Why do we have old data in the system?
What will happen if we don’t support backward compatibility?
Is backward compatibility only affecting developers?
Can you answer these questions?
Why is backward compatibility so important to us especially building a product?
The reason why we need to handle backward compatibility in our system is that there is a tricky moment exists during a deployment.
When the new code is up, it is supposed to receive the latest data no matter from the data store or from the API consumer. But it is just an ideal situation. In reality, the API consumers are sending old data according to the old API contract or the data has not been migrated after deploying the code. In this situation, you must provide backward compatibility in your code. Otherwise, your system will fail when accepting old data and it might cause unreliable API and loss of trust from others.

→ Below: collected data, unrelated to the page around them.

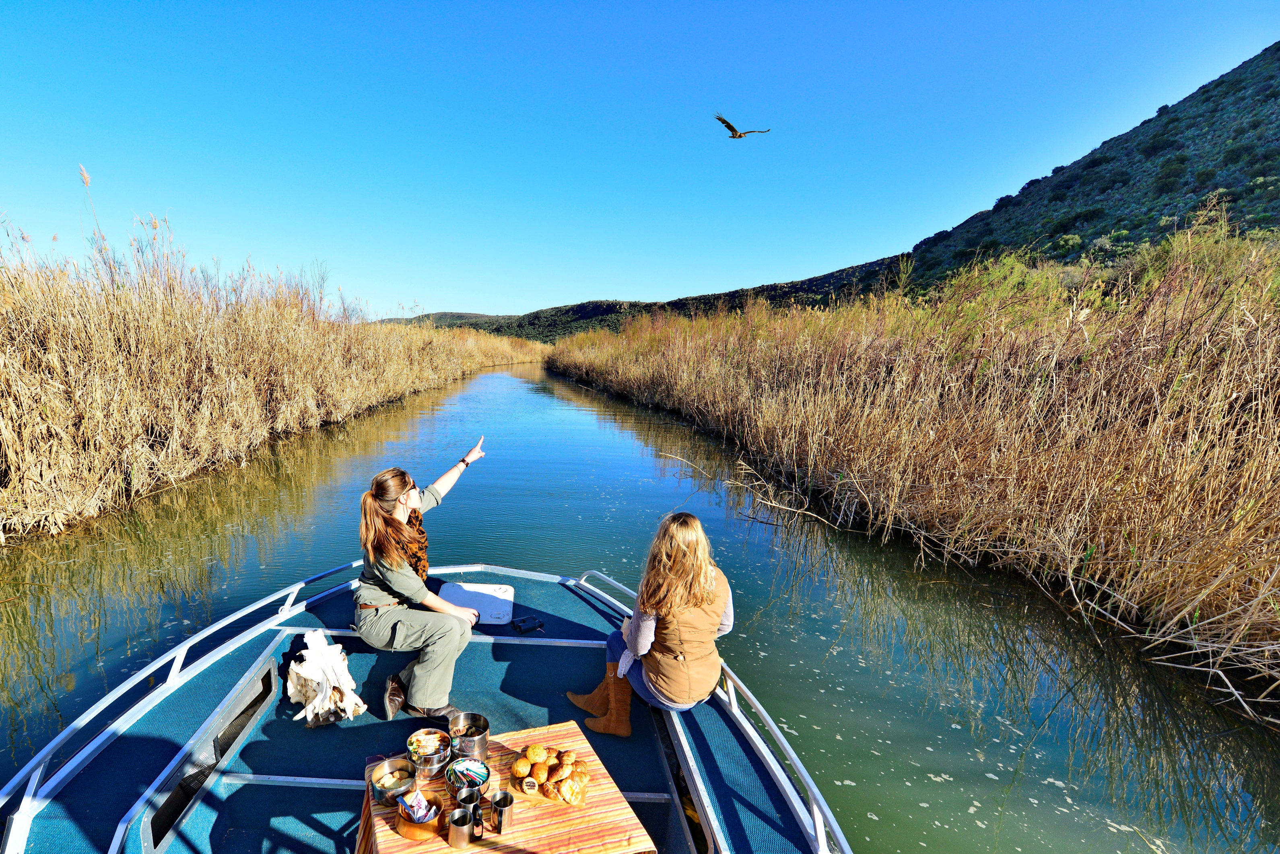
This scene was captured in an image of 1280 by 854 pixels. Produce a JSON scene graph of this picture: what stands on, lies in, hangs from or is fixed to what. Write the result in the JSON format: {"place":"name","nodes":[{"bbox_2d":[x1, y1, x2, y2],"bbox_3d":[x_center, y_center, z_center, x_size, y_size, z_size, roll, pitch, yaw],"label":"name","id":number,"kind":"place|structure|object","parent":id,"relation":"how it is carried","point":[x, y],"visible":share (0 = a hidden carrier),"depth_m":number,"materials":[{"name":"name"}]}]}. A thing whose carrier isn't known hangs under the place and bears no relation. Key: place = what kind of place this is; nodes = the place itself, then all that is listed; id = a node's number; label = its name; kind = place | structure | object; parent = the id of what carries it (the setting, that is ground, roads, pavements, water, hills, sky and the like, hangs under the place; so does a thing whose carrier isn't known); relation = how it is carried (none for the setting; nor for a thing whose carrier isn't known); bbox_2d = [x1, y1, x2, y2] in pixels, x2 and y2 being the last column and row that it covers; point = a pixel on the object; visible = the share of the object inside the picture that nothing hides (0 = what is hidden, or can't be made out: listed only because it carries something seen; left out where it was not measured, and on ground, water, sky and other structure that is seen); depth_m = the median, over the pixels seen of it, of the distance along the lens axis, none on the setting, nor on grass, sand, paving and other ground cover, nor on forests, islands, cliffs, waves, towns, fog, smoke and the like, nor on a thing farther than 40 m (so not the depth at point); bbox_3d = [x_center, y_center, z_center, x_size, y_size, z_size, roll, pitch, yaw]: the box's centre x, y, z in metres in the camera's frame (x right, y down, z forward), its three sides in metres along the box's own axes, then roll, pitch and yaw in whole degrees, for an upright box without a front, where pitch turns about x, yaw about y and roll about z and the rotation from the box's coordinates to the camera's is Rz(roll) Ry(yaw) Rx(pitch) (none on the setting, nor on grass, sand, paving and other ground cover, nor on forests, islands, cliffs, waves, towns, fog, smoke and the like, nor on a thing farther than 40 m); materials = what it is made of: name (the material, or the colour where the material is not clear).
{"place":"outdoors","nodes":[
{"label":"outdoors","id":0,"kind":"place"},
{"bbox_2d":[0,0,1279,325],"label":"sky","id":1,"kind":"structure","parent":0,"point":[524,3],"materials":[{"name":"blue"}]},
{"bbox_2d":[713,114,770,137],"bbox_3d":[2.433,-6.567,11.039,1.081,0.556,0.909,-7,12,-39],"label":"bird","id":2,"kind":"object","parent":1,"relation":"in","point":[732,130],"visible":0.95,"depth_m":10.87},
{"bbox_2d":[0,356,1279,853],"label":"water","id":3,"kind":"structure","parent":0,"point":[504,397],"materials":[{"name":"green liquid"}]},
{"bbox_2d":[0,186,542,541],"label":"reed bed","id":4,"kind":"object","parent":3,"relation":"in","point":[16,447],"visible":0.98,"depth_m":9.50,"materials":[{"name":"brown plant"}]},
{"bbox_2d":[0,558,849,853],"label":"boat","id":5,"kind":"object","parent":3,"relation":"on","point":[161,753],"visible":0.74,"depth_m":2.41,"materials":[{"name":"blue carpet"}]},
{"bbox_2d":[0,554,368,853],"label":"boat railing","id":6,"kind":"object","parent":5,"relation":"attached to","point":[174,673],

With backward compatibility provided, the system can:
Provide reliable API to other consumers
Avoid system failure internally, sometimes it is not API contract change but system logic/data change. We need to ensure our update is compatible with the previous version
Build customer trust in your company
Let’s study a real scenario that happened in my project. Here is some context about the scenario.
We migrate new data to an existing database table which introduces more columns and the columns are part of the logic in the new code. Assume now we have A, B, C, D, and E columns. D and E are newly added.

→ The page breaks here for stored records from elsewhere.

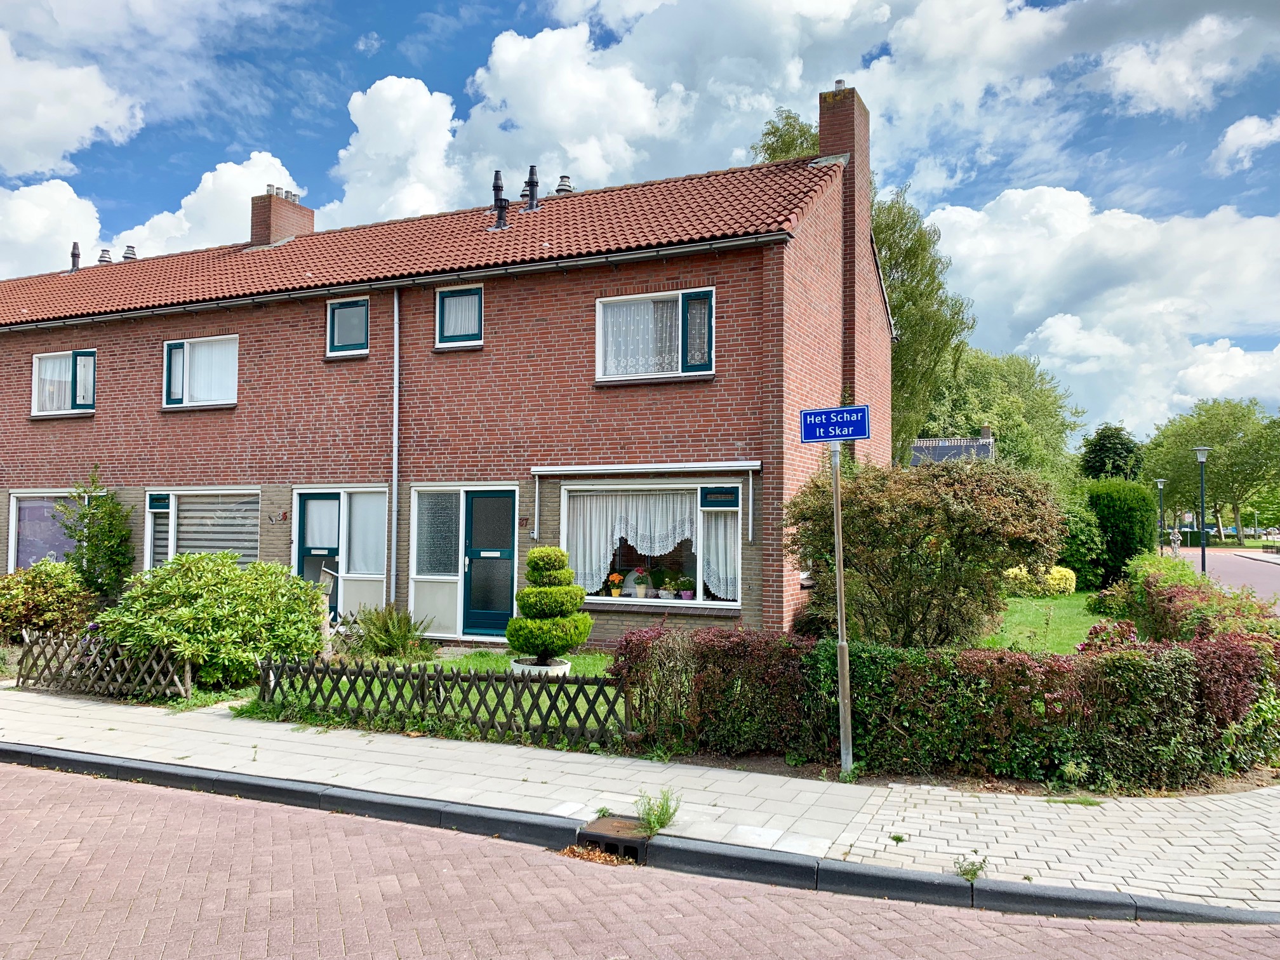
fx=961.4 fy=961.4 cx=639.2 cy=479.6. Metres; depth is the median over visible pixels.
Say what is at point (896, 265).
tree
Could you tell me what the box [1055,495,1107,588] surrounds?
shrub
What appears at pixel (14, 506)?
window
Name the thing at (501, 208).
vent pipe
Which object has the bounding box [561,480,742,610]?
window
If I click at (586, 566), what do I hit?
curtain
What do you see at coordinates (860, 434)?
street sign
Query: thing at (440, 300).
window
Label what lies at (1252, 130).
cloud
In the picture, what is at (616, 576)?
flower pot
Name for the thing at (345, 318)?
window
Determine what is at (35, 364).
window
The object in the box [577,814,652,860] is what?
storm drain
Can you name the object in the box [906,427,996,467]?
distant house
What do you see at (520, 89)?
cloud
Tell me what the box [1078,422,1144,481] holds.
tree
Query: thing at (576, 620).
topiary shrub
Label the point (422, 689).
lattice fence
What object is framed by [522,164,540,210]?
chimney pipe
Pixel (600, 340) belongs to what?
window
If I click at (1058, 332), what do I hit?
cloud
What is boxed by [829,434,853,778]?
sign pole
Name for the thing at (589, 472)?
awning
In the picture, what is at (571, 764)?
pavement
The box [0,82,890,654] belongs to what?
brick house
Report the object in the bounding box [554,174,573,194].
roof vent
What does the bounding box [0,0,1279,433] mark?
sky
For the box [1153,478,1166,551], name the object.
street lamp
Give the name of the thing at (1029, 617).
lawn
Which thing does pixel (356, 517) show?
window
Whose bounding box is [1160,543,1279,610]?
road
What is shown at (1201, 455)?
street lamp
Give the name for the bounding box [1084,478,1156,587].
hedge
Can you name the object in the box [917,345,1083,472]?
tree
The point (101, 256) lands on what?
roof vent
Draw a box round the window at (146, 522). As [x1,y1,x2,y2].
[144,487,259,568]
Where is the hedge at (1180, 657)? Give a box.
[612,612,1279,789]
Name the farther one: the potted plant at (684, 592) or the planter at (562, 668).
the potted plant at (684, 592)
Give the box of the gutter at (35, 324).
[0,231,790,331]
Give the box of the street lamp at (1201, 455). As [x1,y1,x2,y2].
[1193,446,1212,575]
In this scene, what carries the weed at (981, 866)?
on the pavement at (571, 764)
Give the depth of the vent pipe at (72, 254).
21.31 m
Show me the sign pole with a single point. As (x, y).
(841, 719)
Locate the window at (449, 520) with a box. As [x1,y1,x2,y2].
[413,488,460,575]
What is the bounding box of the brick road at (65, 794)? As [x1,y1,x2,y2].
[0,757,1279,959]
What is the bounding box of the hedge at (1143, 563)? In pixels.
[1119,553,1279,644]
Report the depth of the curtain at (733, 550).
12.42 m
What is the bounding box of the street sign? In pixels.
[798,404,871,443]
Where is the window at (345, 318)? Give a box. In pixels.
[325,296,368,356]
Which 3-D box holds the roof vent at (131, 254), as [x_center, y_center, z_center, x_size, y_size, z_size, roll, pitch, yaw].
[-11.535,-4.987,21.734,0.404,0.595,0.394,-1,-3,24]
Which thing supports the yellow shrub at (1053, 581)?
on the lawn at (1029, 617)
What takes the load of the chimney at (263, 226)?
on the brick house at (133, 466)
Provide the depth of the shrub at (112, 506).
14.90 m
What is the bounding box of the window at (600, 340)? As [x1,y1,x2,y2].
[597,288,716,380]
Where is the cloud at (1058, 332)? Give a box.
[920,186,1279,440]
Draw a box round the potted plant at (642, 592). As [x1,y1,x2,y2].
[630,566,651,598]
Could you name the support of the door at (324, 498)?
in the brick house at (133, 466)
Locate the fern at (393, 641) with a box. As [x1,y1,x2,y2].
[344,603,430,657]
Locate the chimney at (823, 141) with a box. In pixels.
[817,79,877,413]
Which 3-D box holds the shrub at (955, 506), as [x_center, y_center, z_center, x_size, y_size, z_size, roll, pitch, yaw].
[3.228,0.954,11.074,3.257,2.436,2.743,-1,-3,24]
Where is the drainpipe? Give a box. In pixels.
[389,288,399,608]
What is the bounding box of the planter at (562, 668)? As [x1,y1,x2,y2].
[510,656,570,676]
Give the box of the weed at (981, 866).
[952,853,987,881]
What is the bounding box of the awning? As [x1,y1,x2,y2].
[533,460,761,475]
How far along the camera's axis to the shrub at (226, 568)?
10.02 m
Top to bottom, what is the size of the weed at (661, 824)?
0.248 m
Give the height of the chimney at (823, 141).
6.691 m
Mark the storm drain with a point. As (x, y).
(600, 826)
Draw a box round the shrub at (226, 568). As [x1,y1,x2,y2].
[99,552,333,692]
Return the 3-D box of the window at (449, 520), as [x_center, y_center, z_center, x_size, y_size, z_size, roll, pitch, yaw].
[-2.874,0.720,13.684,0.767,1.413,0.112,-1,-3,24]
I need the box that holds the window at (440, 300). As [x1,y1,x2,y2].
[435,285,483,346]
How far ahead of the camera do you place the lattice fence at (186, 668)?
9.87 m
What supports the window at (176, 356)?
in the brick house at (133, 466)
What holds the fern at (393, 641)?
on the lawn at (597, 657)
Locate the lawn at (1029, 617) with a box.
[979,591,1113,654]
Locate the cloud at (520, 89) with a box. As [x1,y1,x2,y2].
[326,6,884,221]
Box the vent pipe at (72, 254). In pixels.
[69,241,81,271]
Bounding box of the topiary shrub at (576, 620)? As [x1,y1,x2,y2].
[505,543,592,664]
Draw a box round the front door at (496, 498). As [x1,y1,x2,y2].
[462,488,516,636]
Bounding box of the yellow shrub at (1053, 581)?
[1001,564,1077,596]
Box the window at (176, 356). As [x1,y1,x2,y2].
[161,335,236,408]
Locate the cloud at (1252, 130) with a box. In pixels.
[1210,114,1279,174]
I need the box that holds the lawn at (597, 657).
[226,645,633,747]
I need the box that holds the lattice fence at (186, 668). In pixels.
[14,631,192,700]
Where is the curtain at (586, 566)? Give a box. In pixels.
[566,487,697,591]
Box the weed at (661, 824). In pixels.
[636,788,680,835]
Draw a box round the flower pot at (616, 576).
[606,571,623,596]
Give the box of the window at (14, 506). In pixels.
[6,489,85,570]
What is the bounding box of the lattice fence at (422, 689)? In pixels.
[247,653,627,742]
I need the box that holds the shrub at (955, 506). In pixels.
[787,455,1064,647]
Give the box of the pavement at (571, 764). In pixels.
[0,684,1279,915]
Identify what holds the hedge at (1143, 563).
on the ground
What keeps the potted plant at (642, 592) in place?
in the window at (623, 600)
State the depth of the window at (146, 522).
15.38 m
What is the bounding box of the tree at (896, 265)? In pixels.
[754,102,977,454]
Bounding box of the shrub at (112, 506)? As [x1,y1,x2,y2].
[53,467,135,601]
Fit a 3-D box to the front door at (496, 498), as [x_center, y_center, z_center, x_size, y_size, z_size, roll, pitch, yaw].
[-2.123,1.291,13.757,1.023,2.146,0.184,-1,-3,24]
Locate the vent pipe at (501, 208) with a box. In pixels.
[490,169,509,229]
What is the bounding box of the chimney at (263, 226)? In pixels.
[250,185,314,247]
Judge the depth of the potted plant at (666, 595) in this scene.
12.68 m
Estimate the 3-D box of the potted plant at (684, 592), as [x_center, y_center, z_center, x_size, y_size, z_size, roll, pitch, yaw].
[0.609,1.411,12.545,0.323,0.374,0.316,-2,-3,41]
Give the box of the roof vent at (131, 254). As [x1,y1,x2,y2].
[121,245,137,260]
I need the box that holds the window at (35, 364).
[29,349,97,414]
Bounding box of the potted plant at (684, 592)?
[676,575,695,600]
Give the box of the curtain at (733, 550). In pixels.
[703,497,739,598]
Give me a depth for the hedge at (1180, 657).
6.62 m
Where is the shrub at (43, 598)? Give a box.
[0,559,97,642]
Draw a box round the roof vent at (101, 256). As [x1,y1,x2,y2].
[97,248,113,264]
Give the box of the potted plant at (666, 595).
[658,571,676,600]
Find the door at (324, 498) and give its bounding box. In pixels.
[295,489,341,622]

We have a cache for the said data schema. Only A, B, and C are in the cache.
We deploy our code to production with new logic that depends on D and E. After deploying, the incoming requests failed.
What? Why?
I started tracing our code and turns out I found that the problem happen because of caching. Here is the workflow of the code:
The app tries to get the data either from the cache or the database by using the Cache-aside pattern. (Cache Patterns)
The data exists in the cache and is read from the cache
Remember, we don’t have D and E in the cache 😨
We use D and E in our code for some logical decision and turns out it causes NullPointerException 😰😱
Imagine if your system needs to serve a large number of requests and now all the requests come and it fails. It can be terrible.😣
Now, you know where is the problem.
Do you know how can we avoid this issue? Leave your thoughts in the comment section.
My takeaway from this accident:
As a code reviewer, you might need to help think deeper when people introduce new fields into the existing data model.
As a developer, you might need to think about any potential risks when introducing a new field. If you are not sure, maybe you can consult a more experienced developer.
As a tech leader, you might need to help improve the skills of the whole team in order to understand the engineering fundamentals and summarize the failure and avoid the accident happen again.
Failure is not terrible but it is terrible if the same failure happens again and again. When there is any failure, fix it and summarize your failure and improve yourself.